The sports field also holds good memories where the annual factory sports was held. In addition to the usual track events, there were traditional events such as the greasy pole, i.e. a 20 foot or so timber telephone pole that had been greased up with a coconut hanging at the top. The first man to the top to retrieve the coconut received a prize. The guys tried all sorts of tactics to reduce the effects of the grease such as removing their shirts to use as rolled up grease catchers on the way up. A bloke by the name of Bevis was unbelievable as he usually won the competition. Having sack fights on a horizontal pole on a timber frame and coconut shies were other events. The announcer for the day was usually Mr Bob Hann, the chemist at the hospital across the road in real life. At one of the annual sports days we were given an amazing show with about 30 Zulu men dressed up in full black and white cattle skin battle regalia. A small bloke was in the front stirring up the ‘warriors’ who would bang their shields with sticks in unison as well as lift each bare foot and bang it again in unison with such force that the ground vibrated. I believe that some of the Zulu ‘warriors’ were also in a music group (possibly Ladysmith Black Mambazo) as my Dad mentioned that one of the plant workers had got back from a performance for the Queen in London.
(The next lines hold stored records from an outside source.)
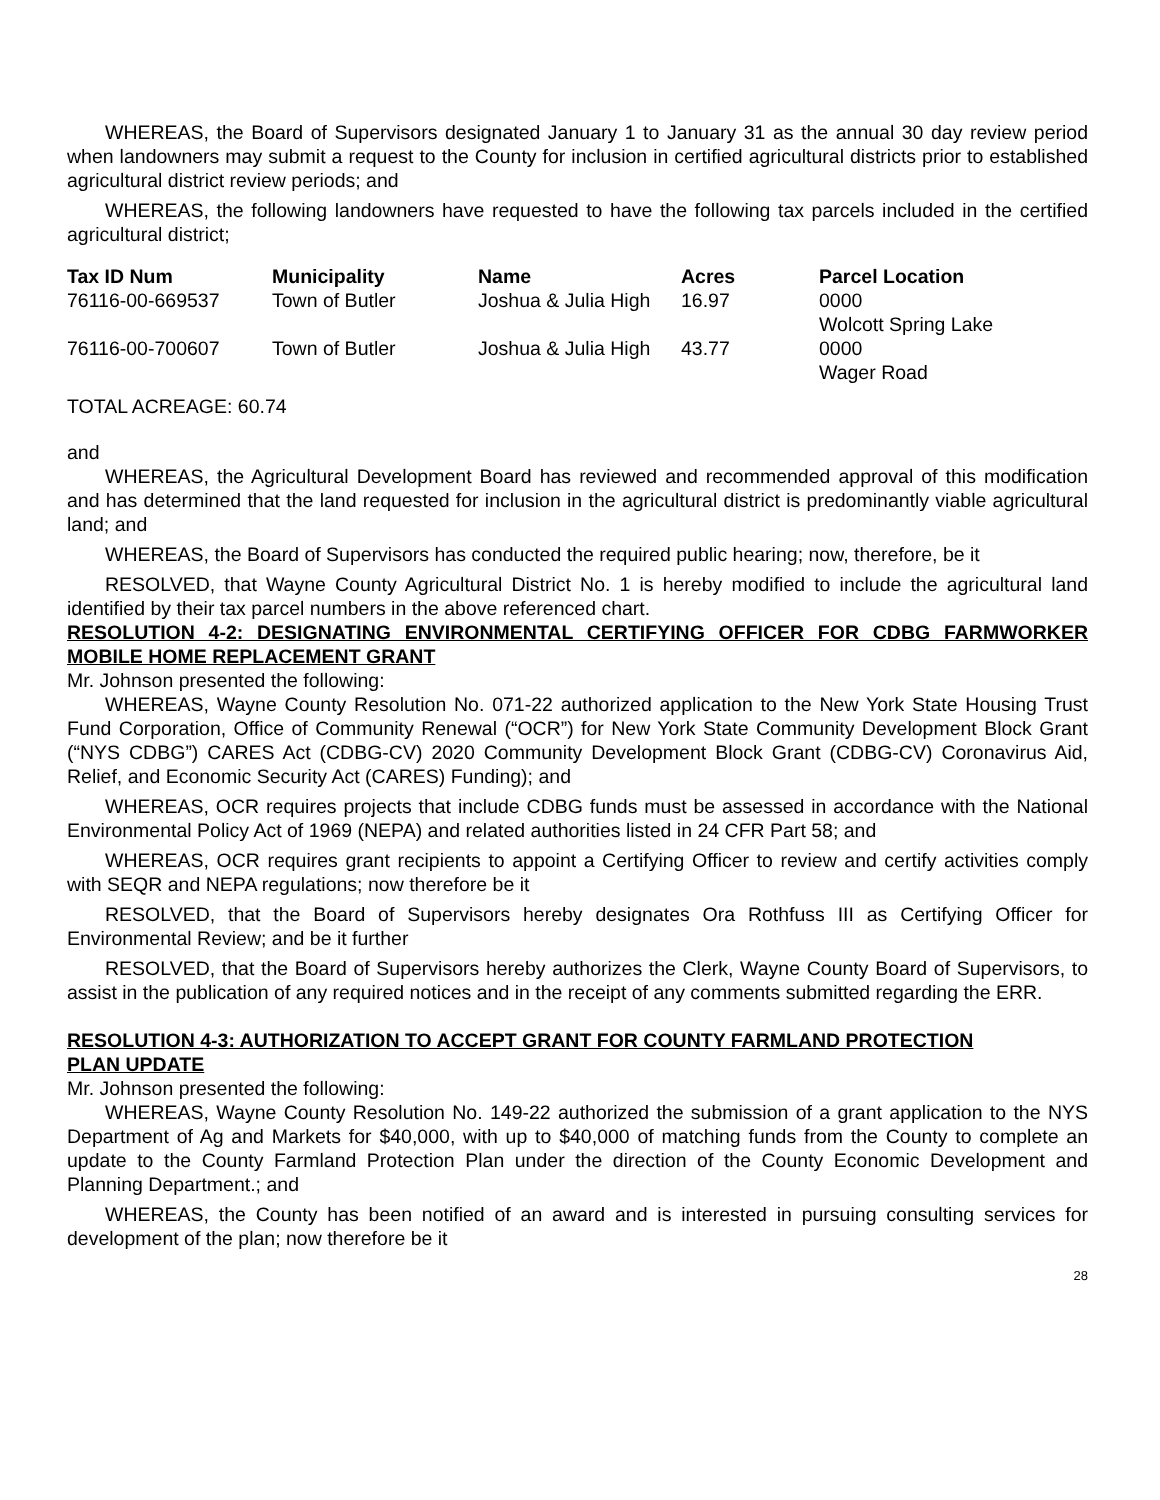WHEREAS, the Board of Supervisors designated January 1 to January 31 as the annual 30 day review period when landowners may submit a request to the County for inclusion in certified agricultural districts prior to established agricultural district review periods; and
WHEREAS, the following landowners have requested to have the following tax parcels included in the certified agricultural district;
| Tax ID Num | Municipality | Name | Acres | Parcel Location |
| --- | --- | --- | --- | --- |
| 76116-00-669537 | Town of Butler | Joshua & Julia High | 16.97 | 0000 Wolcott Spring Lake |
| 76116-00-700607 | Town of Butler | Joshua & Julia High | 43.77 | 0000 Wager Road |
TOTAL ACREAGE: 60.74
and
WHEREAS, the Agricultural Development Board has reviewed and recommended approval of this modification and has determined that the land requested for inclusion in the agricultural district is predominantly viable agricultural land; and
WHEREAS, the Board of Supervisors has conducted the required public hearing; now, therefore, be it
RESOLVED, that Wayne County Agricultural District No. 1 is hereby modified to include the agricultural land identified by their tax parcel numbers in the above referenced chart.
RESOLUTION 4-2: DESIGNATING ENVIRONMENTAL CERTIFYING OFFICER FOR CDBG FARMWORKER MOBILE HOME REPLACEMENT GRANT
Mr. Johnson presented the following:
WHEREAS, Wayne County Resolution No. 071-22 authorized application to the New York State Housing Trust Fund Corporation, Office of Community Renewal (“OCR”) for New York State Community Development Block Grant (“NYS CDBG”) CARES Act (CDBG-CV) 2020 Community Development Block Grant (CDBG-CV) Coronavirus Aid, Relief, and Economic Security Act (CARES) Funding); and
WHEREAS, OCR requires projects that include CDBG funds must be assessed in accordance with the National Environmental Policy Act of 1969 (NEPA) and related authorities listed in 24 CFR Part 58; and
WHEREAS, OCR requires grant recipients to appoint a Certifying Officer to review and certify activities comply with SEQR and NEPA regulations; now therefore be it
RESOLVED, that the Board of Supervisors hereby designates Ora Rothfuss III as Certifying Officer for Environmental Review; and be it further
RESOLVED, that the Board of Supervisors hereby authorizes the Clerk, Wayne County Board of Supervisors, to assist in the publication of any required notices and in the receipt of any comments submitted regarding the ERR.
RESOLUTION 4-3: AUTHORIZATION TO ACCEPT GRANT FOR COUNTY FARMLAND PROTECTION PLAN UPDATE
Mr. Johnson presented the following:
WHEREAS, Wayne County Resolution No. 149-22 authorized the submission of a grant application to the NYS Department of Ag and Markets for $40,000, with up to $40,000 of matching funds from the County to complete an update to the County Farmland Protection Plan under the direction of the County Economic Development and Planning Department.; and
WHEREAS, the County has been notified of an award and is interested in pursuing consulting services for development of the plan; now therefore be it
28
Reference: Rodney Buchan Collection

Informal soccer and cricket was also played on the field when word got around that a game was on.  Formal soccer was also played at the field by the Twini Park Football Club before the senior and junior teams moved to the Dickens Road field. Jimmy was the goalkeeper and manager of the senior team as I recall with others including Woody, Ronnie, Ian and others. The juniors or ‘lighties’ were later very successfully trained Mr Crawford (after his family arrived from Zambia) with Roy, Mark and others playing to quite a high standard. Those were the days when soccer supporters were fanatically split down the middle between Durban City and Durban United. An undated reference in “A History of Amanzimtoti” also states that S. Inggs of Twini School set a new record of 12.7 seconds for the under 12 boys 100 yards race at the interschools at the sports field. The sports field was a good spot to fly kites in kite season.